Calling Direct would be the best answer as only they can work out something.Talk of suspending account with tie in to the landlords dish makes me wonder if that is possible.The account would still list that address and the new renters could not get service turned on. ALL cable companies here in Fl must have a signed and paid up notice in the account and when a new renter wants to obtain service , it depends on the date the old renters asked for service cutoff and last bill paid. wHEN I LIVED IN AN APARTMENT dIRECT HAD TO OBTAIN AN OK SLIP FROM THE APARTMENT MANAGER TO INSTALL AND WHEN I LEFT THE APARTMENT COMPLEX HAD TO HAVE A COPY OF SERVICE DISCONNECT from me and bill paid in full. He may have to pay a termination fee, but due to special reason ,they made down grade the amount. He and his son need to call.


----------



## wahooq (Oct 19, 2011)

hfa said:


> Calling Direct would be the best answer as only they can work out something.Talk of suspending account with tie in to the landlords dish makes me wonder if that is possible.The account would still list that address and the new renters could not get service turned on.

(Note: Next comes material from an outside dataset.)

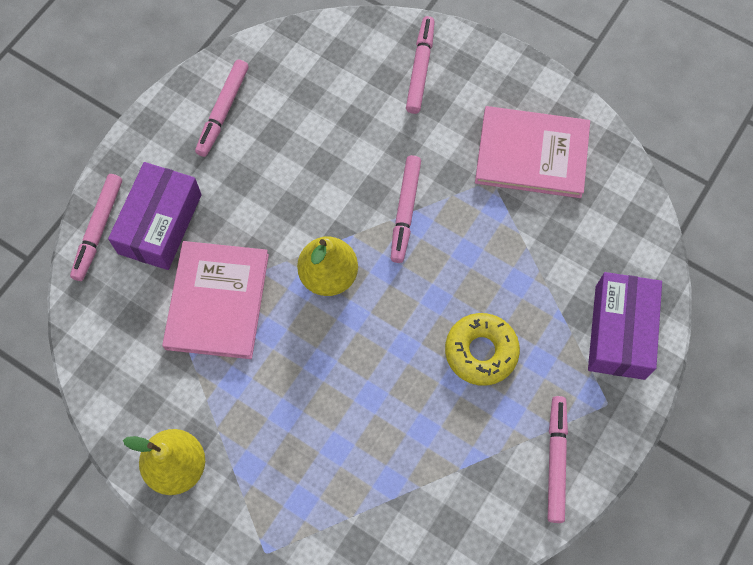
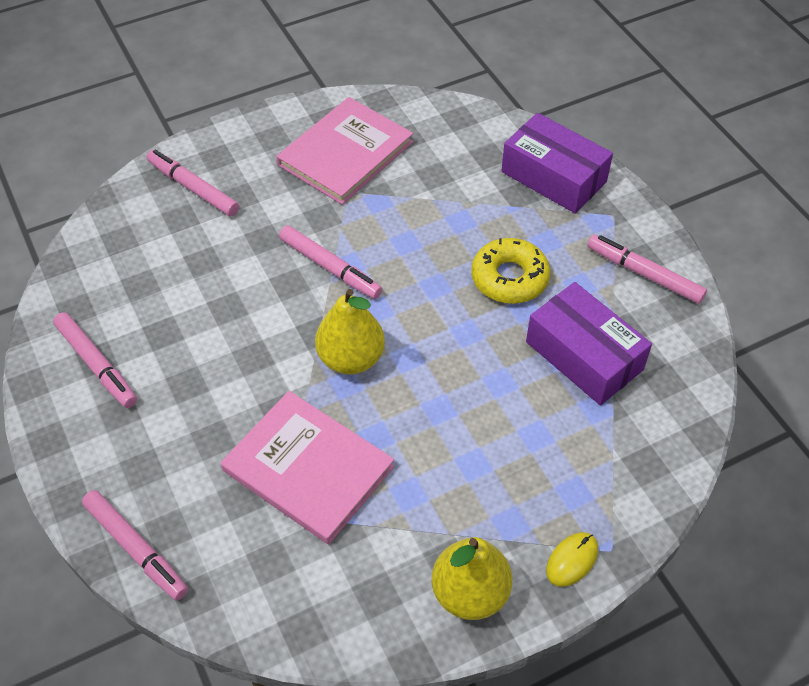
camera: 60 degrees left, 15 degrees down
(160, 224) = (178, 483): purple box -> purple box (584, 356)
(241, 527) = (572, 560): none -> yellow mouse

ALL cable companies here in Fl must have a signed and paid up notice in the account and when a new renter wants to obtain service , it depends on the date the old renters asked for service cutoff and last bill paid. wHEN I LIVED IN AN APARTMENT dIRECT HAD TO OBTAIN AN OK SLIP FROM THE APARTMENT MANAGER TO INSTALL AND WHEN I LEFT THE APARTMENT COMPLEX HAD TO HAVE A COPY OF SERVICE DISCONNECT from me and bill paid in full. He may have to pay a termination fee, but due to special reason ,they made down grade the amount. He and his son need to call.


Huh?


----------